Selon la jurisprudence, un tel argument est recevable dans l'hypothèse très particulière d'une rupture du lien de causalité adéquate entre le comportement et/ou l’omission de la recourante et les éléments constitutifs des infractions commises, à savoir si ces derniers résultaient d'une autre cause concomitante constituant une circonstance tout à fait exceptionnelle ou apparaissant si extraordinaire que l'on ne pouvait pas s'y attendre (ATF 131 IV 145 consid. 5.2 p. 148).

Or, tel est précisément le cas ici. Le fait d’avoir confié la sécurité du chantier, laquelle ressort en principe du mandat de la direction des travaux, à une entreprise spécialisée permet en effet de retenir une rupture du lien de causalité adéquate entre le comportement et/ou l’omission de la recourante et les éléments constitutifs des infractions commises. Ainsi, le fait, pour cette dernière, d’avoir instruit, de manière générale, les entreprises sur les mesures à prendre et à respecter doit être considéré comme suffisant dans la mesure où c’était ensuite au coordinateur sécurité qu’il incombait de s’assurer du respect des consignes de sécurité sur le chantier, son mandat portant précisément sur cela.
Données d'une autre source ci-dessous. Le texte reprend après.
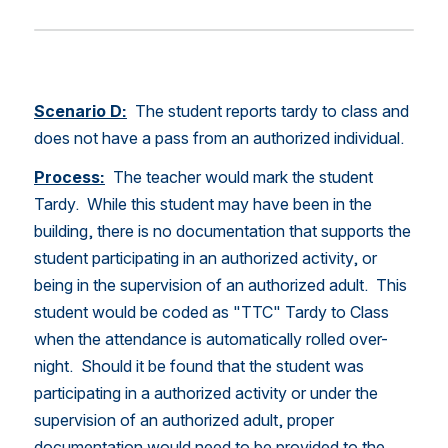
Scenario D:
  The student reports tardy to class and 
does not have a pass from an authorized individual. 
Process:
 The teacher would mark the student 
Tardy.  While this student may have been in the 
building, there is no documentation that supports the 
student participating in an authorized activity, or 
being in the supervision of an authorized adult.  This 
student would be coded as "TTC" Tardy to Class 
when the attendance is automatically rolled over-
night.  Should it be found that the student was 
participating in a authorized activity or under the 
supervision of an authorized adult, proper 
documentation would need to be provided to the 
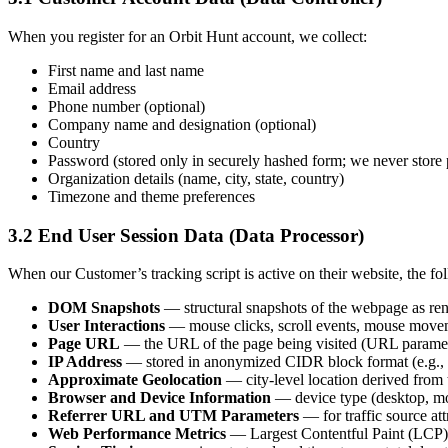
When you register for an Orbit Hunt account, we collect:
First name and last name
Email address
Phone number (optional)
Company name and designation (optional)
Country
Password (stored only in securely hashed form; we never store 
Organization details (name, city, state, country)
Timezone and theme preferences
3.2
End User Session Data (Data Processor)
When our Customer’s tracking script is active on their website, the fo
DOM Snapshots
— structural snapshots of the webpage as rend
User Interactions
— mouse clicks, scroll events, mouse movement
Page URL
— the URL of the page being visited (URL paramete
IP Address
— stored in anonymized CIDR block format (e.g., the
Approximate Geolocation
— city-level location derived from
Browser and Device Information
— device type (desktop, mob
Referrer URL and UTM Parameters
— for traffic source att
Web Performance Metrics
— Largest Contentful Paint (LCP),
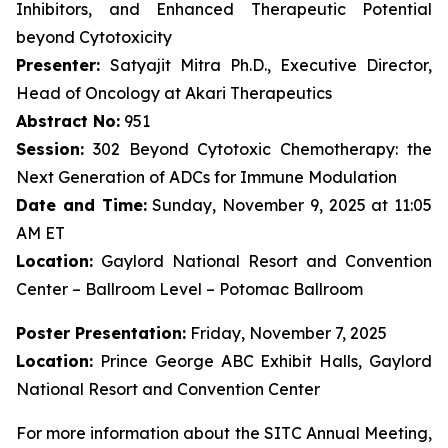
Inhibitors, and Enhanced Therapeutic Potential
beyond Cytotoxicity
Presenter:
Satyajit Mitra Ph.D., Executive Director,
Head of Oncology at Akari Therapeutics
Abstract No:
951
Session:
302 Beyond Cytotoxic Chemotherapy: the
Next Generation of ADCs for Immune Modulation
Date and Time:
Sunday, November 9, 2025 at 11:05
AM ET
Location:
Gaylord National Resort and Convention
Center – Ballroom Level – Potomac Ballroom
Poster Presentation:
Friday, November 7, 2025
Location:
Prince George ABC Exhibit Halls, Gaylord
National Resort and Convention Center
For more information about the SITC Annual Meeting,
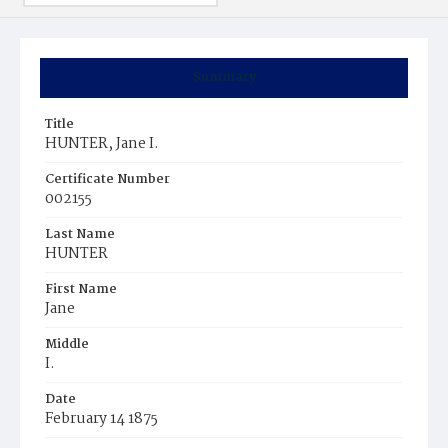
Summary
Title
HUNTER, Jane I.
Certificate Number
002155
Last Name
HUNTER
First Name
Jane
Middle
I.
Date
February 14 1875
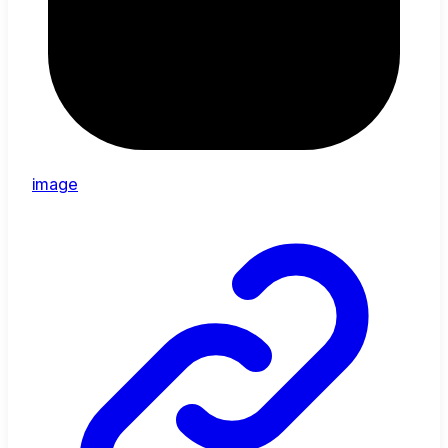
image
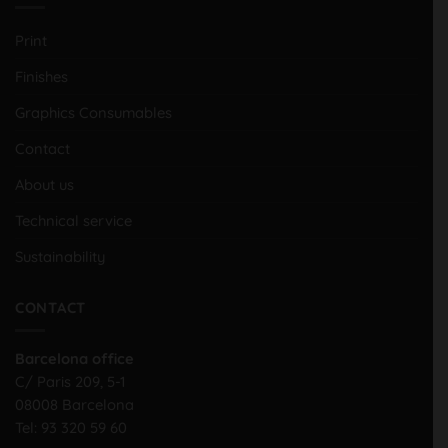
Print
Finishes
Graphics Consumables
Contact
About us
Technical service
Sustainability
CONTACT
Barcelona office
C/ Paris 209, 5-1
08008 Barcelona
Tel:
93 320 59 60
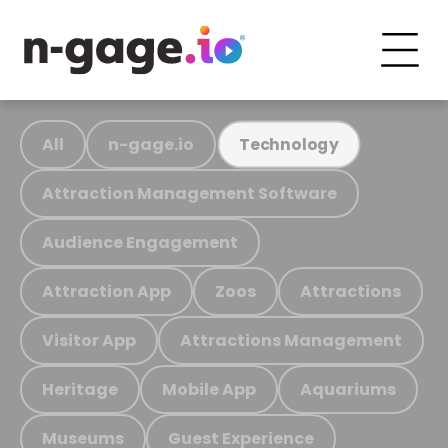
All
n-gage.io
Technology
Attraction Management Software
Audience Engagement
Attraction App
Zoos
Attractions
Visitor App
Attractions Management
Heritage
Mobile App
Aquariums
Museums
Guest Experience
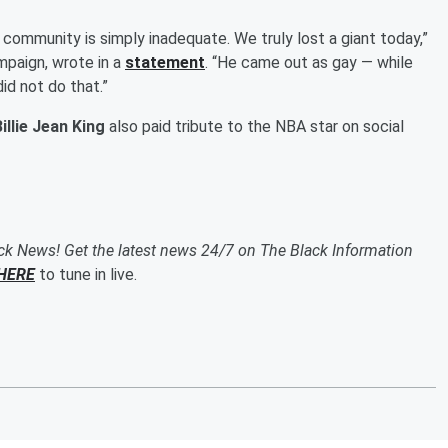
r community is simply inadequate. We truly lost a giant today,”
mpaign, wrote in a
statement
. “He came out as gay — while
did not do that.”
illie Jean King
also paid tribute to the NBA star on social
ack News! Get the latest news 24/7 on The Black Information
HERE
to tune in live.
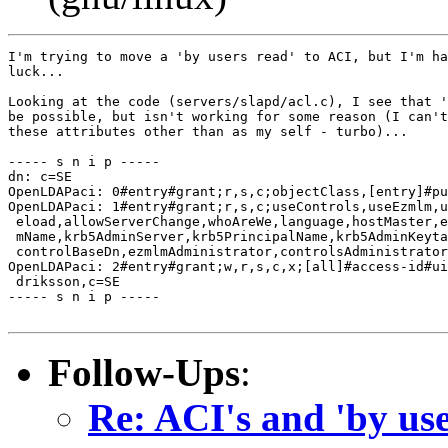
I'm trying to move a 'by users read' to ACI, but I'm ha
luck...

Looking at the code (servers/slapd/acl.c), I see that '
be possible, but isn't working for some reason (I can't
these attributes other than as my self - turbo)...

----- s n i p -----

dn: c=SE

OpenLDAPaci: 0#entry#grant;r,s,c;objectClass,[entry]#pu
OpenLDAPaci: 1#entry#grant;r,s,c;useControls,useEzmlm,u
 eload,allowServerChange,whoAreWe,language,hostMaster,e
 mName,krb5AdminServer,krb5PrincipalName,krb5AdminKeyta
 controlBaseDn,ezmlmAdministrator,controlsAdministrator
OpenLDAPaci: 2#entry#grant;w,r,s,c,x;[all]#access-id#ui
 driksson,c=SE

----- s n i p -----

Follow-Ups
:
Re: ACI's and 'by use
Force est dès lors d’admettre, sur la base du dossier et des explications fournies par la recourante, que cette dernière a pas pris toutes les mesures commandées par les circonstances dans le cas d’espèce, le respect des prescriptions relatives à la sécurité sur le chantier relevant, dans le cas particulier de l’engagement d’un coordinateur de sécurité, non plus de la direction des travaux mais de ce dernier, soit en l’espèce B______ SA. Les mandats spécifiques des entreprises précitées étaient au surplus connu du département.

C’est ainsi à tort que l’autorité intimée a retenu que la recourante avait commis une faute, à tout le moins par négligence, dont elle était responsable.

Dans ces conditions, sur le principe, l'amende n’est pas fondée.

22.         Au vu de ce qui précède, le recours sera admis et la décision querellée annulée.

23.         Vu l'issue du litige, il ne sera pas perçu d’émolument (art. 87 al. 1 LPA et 1 et 2 du règlement sur les frais, émoluments et indemnités en procédure administrative du 30 juillet 1986 (RFPA - E 5 10.03) et l’avance de frais versée par la recourante à la suite du dépôt du recours lui sera restituée.

24.         Une indemnité de procédure de CHF 900.-, à la charge de l’État de Genève, soit pour lui le département du territoire, sera allouée à la recourante, qui obtient gain de cause (art. 87 al. 2 à 4 LPA et 6 RFPA).


PAR CES MOTIFS

LE TRIBUNAL ADMINISTRATIF

DE PREMIÈRE INSTANCE

1.             déclare recevable le recours interjeté le 21 octobre 2022 par A______ SA contre la décision du département du territoire du 21 septembre 2022 ;

2.             l’admet ;

3.             annule la décision du département du territoire du 21 septembre 2022 ;

4.             dit qu'il n'est pas perçu d'émolument ;

5.             ordonne la restitution à la recourante de son avance de frais de CHF 900.- ;

6.             condamne l’État de Genève, soit pour lui le département du territoire, à verser à A______ SA une indemnité de procédure de CHF 900.- ;

7.             dit que, conformément aux art. 132 LOJ, 62 al. 1 let. a et 65 LPA, le présent jugement est susceptible de faire l'objet d'un recours auprès de la chambre administrative de la Cour de justice (10 rue de Saint-Léger, case postale 1956, 1211 Genève 1) dans les trente jours à compter de sa notification. L'acte de recours doit être dûment motivé et contenir, sous peine d'irrecevabilité, la désignation du jugement attaqué et les conclusions du recourant. Il doit être accompagné du présent jugement et des autres pièces dont dispose le recourant.

Siégeant : Marielle TONOSSI, présidente, Patrick BLASER et Carmelo STENDARDO, juges assesseurs

Au nom du Tribunal :

La présidente

Marielle TONOSSI

 

Copie conforme de ce jugement est communiquée aux parties.